• [WORK ITEM]:
Count the lines below that hold "criteria". Give the number without comment.

• [EXERCISE INPUT]:
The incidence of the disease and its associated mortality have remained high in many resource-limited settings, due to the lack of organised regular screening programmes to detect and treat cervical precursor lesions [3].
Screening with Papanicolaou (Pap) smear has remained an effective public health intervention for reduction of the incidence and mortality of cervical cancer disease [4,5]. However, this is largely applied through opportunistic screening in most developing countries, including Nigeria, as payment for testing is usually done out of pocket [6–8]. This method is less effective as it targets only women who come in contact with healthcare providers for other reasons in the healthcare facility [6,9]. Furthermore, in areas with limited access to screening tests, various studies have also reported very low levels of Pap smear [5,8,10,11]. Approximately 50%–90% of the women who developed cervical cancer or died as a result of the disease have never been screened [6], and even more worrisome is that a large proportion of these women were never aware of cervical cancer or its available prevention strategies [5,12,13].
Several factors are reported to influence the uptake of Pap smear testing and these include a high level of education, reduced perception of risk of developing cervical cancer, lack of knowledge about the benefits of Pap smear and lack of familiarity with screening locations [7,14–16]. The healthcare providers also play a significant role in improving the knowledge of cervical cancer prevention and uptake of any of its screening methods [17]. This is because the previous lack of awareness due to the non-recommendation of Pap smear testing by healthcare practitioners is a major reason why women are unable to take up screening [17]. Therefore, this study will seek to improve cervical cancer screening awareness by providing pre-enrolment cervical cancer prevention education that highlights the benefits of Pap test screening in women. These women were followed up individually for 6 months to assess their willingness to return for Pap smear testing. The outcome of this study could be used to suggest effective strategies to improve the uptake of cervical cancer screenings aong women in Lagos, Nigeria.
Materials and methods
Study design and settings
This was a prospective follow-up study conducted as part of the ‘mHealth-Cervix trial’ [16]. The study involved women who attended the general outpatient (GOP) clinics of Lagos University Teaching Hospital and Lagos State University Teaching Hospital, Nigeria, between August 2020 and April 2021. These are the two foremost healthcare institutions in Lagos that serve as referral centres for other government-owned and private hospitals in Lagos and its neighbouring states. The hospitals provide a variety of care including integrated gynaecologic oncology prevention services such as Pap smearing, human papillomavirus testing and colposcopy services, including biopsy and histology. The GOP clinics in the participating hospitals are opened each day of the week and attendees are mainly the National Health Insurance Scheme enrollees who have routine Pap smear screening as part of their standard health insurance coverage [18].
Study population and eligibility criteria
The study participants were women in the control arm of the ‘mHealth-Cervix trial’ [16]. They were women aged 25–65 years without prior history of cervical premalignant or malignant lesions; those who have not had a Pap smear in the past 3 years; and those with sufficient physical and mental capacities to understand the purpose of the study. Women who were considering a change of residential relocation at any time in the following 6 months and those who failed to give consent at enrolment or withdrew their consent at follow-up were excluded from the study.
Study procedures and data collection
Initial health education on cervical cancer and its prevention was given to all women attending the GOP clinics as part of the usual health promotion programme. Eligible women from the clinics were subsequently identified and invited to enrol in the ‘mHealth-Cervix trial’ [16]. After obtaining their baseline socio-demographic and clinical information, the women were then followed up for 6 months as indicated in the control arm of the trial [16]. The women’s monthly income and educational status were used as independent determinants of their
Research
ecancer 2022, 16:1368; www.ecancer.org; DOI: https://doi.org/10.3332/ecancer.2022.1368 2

==

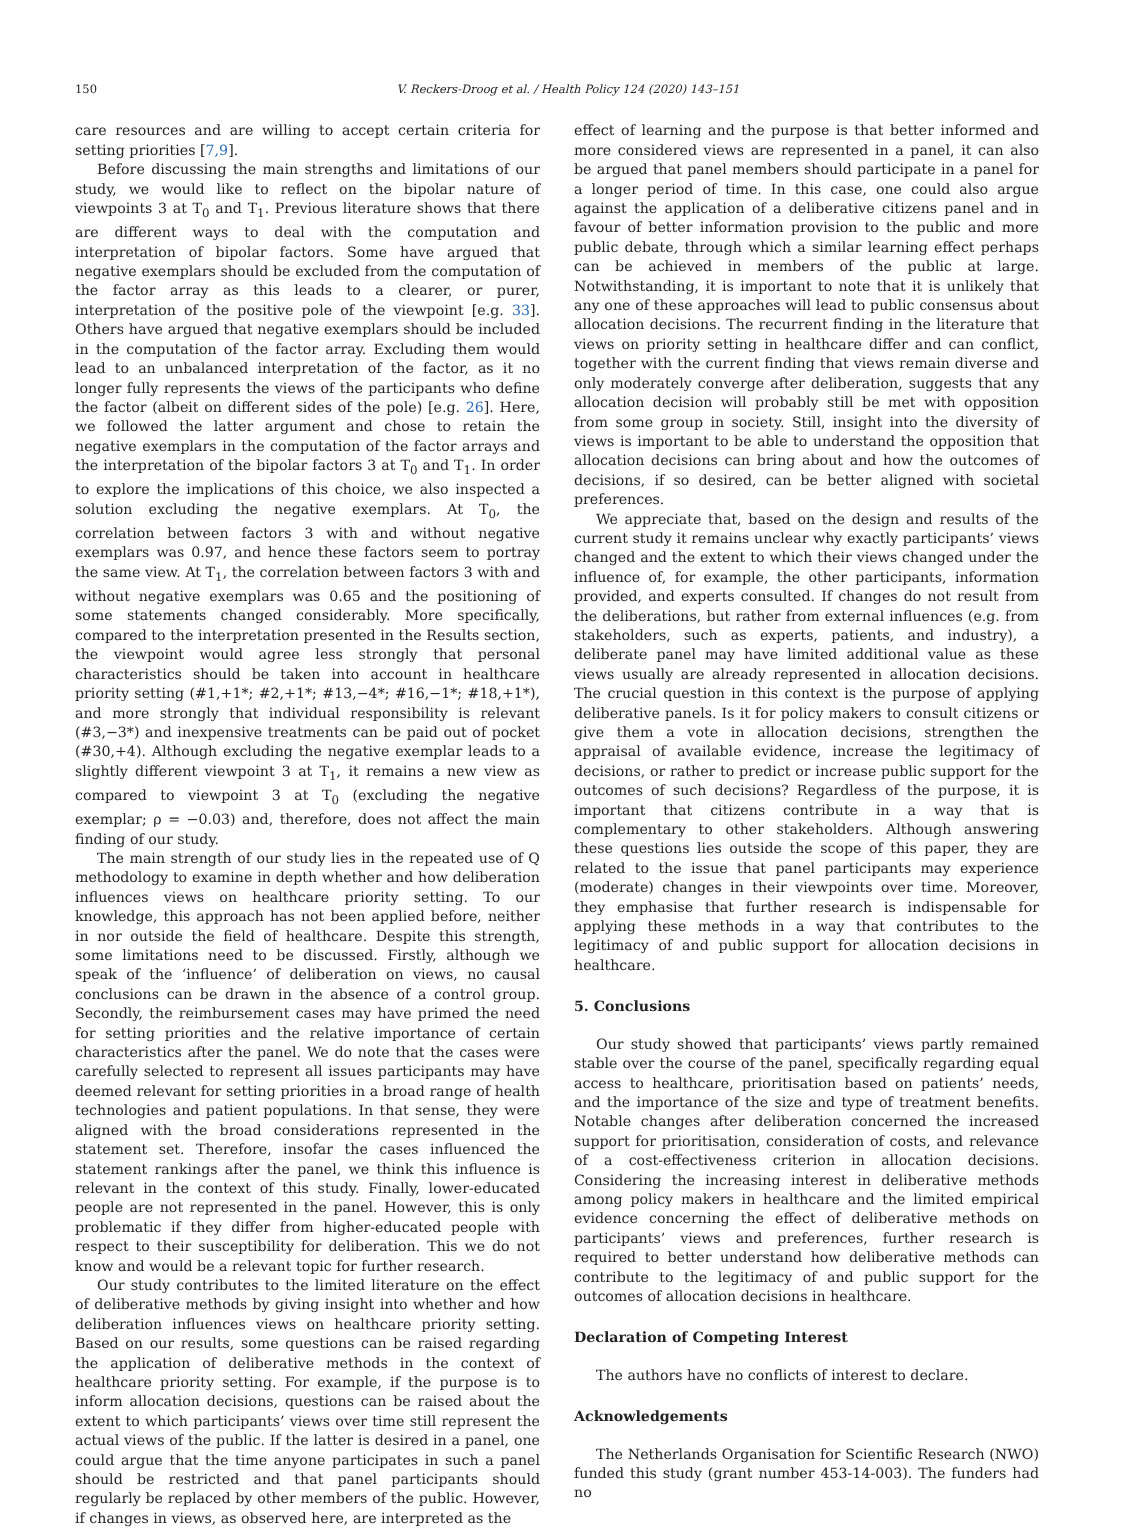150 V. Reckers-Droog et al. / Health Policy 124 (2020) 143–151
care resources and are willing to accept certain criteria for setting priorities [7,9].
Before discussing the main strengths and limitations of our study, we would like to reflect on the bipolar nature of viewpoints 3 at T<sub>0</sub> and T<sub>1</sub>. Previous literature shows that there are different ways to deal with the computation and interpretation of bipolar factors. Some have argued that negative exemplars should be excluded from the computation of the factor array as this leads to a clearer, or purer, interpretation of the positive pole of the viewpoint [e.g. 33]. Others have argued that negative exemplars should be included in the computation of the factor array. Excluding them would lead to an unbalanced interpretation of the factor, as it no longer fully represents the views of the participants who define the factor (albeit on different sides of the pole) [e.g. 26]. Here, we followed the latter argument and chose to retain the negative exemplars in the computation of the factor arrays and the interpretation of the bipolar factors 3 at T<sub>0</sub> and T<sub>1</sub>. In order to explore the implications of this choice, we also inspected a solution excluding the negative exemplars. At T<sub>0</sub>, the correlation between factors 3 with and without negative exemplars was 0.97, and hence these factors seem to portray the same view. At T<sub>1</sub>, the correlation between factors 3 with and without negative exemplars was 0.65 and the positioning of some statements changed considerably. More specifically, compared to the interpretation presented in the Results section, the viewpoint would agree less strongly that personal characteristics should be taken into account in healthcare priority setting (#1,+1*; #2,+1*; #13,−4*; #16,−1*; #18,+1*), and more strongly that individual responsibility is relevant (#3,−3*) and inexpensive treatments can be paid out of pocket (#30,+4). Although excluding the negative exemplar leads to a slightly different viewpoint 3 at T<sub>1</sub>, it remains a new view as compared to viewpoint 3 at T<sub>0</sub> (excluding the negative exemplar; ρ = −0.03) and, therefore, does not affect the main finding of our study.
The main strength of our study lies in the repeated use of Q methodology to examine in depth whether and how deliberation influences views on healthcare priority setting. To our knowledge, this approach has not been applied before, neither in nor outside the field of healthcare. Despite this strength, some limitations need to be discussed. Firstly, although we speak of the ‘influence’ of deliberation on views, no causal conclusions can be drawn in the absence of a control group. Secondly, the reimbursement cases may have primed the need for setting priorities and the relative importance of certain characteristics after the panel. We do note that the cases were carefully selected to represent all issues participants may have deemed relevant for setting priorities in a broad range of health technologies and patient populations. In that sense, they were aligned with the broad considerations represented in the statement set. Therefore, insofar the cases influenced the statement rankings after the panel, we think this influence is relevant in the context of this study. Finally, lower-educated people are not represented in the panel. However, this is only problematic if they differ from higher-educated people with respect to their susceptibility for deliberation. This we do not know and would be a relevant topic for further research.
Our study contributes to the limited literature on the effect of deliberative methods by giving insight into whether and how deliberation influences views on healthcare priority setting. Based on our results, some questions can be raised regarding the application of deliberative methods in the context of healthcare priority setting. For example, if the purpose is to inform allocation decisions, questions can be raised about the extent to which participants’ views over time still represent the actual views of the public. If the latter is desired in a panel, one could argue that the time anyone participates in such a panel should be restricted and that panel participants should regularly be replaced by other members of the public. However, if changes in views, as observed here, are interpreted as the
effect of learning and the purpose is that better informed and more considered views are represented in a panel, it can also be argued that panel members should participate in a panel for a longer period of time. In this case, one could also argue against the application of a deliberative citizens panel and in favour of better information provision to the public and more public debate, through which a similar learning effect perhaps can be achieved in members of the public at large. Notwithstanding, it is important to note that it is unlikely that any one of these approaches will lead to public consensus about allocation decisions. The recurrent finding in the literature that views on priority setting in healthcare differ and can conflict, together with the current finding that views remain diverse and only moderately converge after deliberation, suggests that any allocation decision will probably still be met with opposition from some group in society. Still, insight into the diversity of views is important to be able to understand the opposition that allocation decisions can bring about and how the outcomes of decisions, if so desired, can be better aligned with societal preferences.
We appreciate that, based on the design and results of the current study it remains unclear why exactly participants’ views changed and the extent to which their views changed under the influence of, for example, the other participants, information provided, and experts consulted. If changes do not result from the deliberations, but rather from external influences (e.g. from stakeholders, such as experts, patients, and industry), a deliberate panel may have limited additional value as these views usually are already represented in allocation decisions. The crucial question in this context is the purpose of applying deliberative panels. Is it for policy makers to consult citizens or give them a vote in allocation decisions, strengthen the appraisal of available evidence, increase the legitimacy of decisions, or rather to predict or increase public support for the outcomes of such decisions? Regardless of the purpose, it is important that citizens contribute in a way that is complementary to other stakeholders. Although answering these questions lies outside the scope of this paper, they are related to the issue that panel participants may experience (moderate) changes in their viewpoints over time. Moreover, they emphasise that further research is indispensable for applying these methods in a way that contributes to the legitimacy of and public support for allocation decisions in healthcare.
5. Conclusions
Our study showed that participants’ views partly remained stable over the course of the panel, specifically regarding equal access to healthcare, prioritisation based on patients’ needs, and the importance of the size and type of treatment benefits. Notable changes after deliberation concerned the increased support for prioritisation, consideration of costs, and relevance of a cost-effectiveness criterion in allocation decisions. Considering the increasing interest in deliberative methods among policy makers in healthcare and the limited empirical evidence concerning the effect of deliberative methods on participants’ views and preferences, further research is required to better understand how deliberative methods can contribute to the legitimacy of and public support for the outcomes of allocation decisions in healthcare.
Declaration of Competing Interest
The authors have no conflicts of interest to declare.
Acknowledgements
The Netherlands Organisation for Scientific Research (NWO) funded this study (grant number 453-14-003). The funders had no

• [TASK SOLUTION]:
2